#### WHAT TO WORK ON:
The entries are to be duplicated exactly, though any picture in them must be omitted.

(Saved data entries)
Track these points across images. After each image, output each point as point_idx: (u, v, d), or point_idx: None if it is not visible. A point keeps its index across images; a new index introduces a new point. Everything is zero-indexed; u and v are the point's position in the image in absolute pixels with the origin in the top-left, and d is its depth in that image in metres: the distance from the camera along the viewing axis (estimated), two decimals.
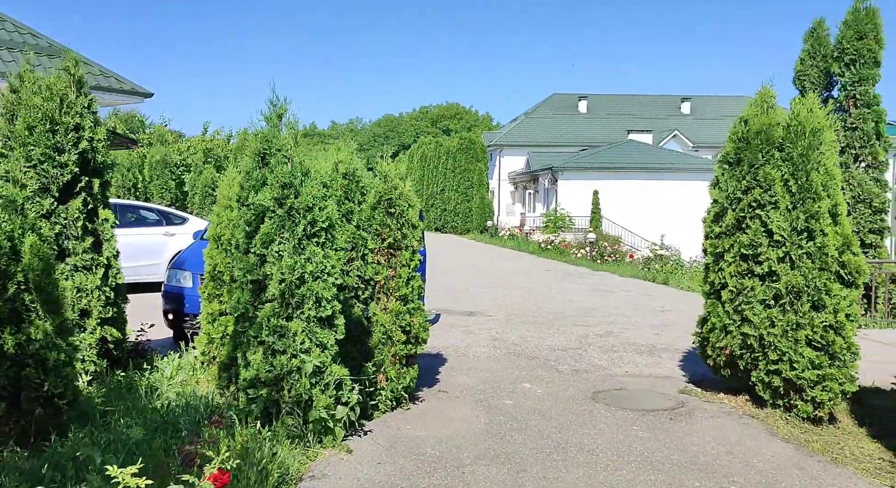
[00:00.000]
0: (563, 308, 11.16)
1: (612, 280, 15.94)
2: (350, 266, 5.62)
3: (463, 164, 37.35)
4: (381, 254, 5.63)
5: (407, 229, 5.70)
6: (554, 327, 9.38)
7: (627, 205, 32.97)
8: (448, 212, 38.57)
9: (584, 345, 8.20)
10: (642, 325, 9.68)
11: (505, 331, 8.95)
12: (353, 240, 5.62)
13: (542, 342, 8.34)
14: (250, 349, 4.28)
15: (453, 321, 9.63)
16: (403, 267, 5.67)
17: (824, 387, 5.39)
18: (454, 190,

#### RESPONSE TO THE TASK:
Track these points across images. After each image, output each point as point_idx: (u, v, d), or point_idx: None if it is not visible. A point keeps its index across images; a new index introduces a new point. Everything is zero-indexed; u and v are the point's position in the image in absolute pixels with the origin in the top-left, and d is its depth in that image in metres: the distance from the camera along the viewing axis (estimated), two decimals.
[00:00.000]
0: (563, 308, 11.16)
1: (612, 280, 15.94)
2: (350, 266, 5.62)
3: (463, 164, 37.35)
4: (381, 254, 5.63)
5: (407, 229, 5.70)
6: (554, 327, 9.38)
7: (627, 205, 32.97)
8: (448, 212, 38.57)
9: (584, 345, 8.20)
10: (642, 325, 9.68)
11: (505, 331, 8.95)
12: (353, 240, 5.62)
13: (542, 342, 8.34)
14: (250, 349, 4.28)
15: (453, 321, 9.63)
16: (403, 267, 5.67)
17: (824, 387, 5.39)
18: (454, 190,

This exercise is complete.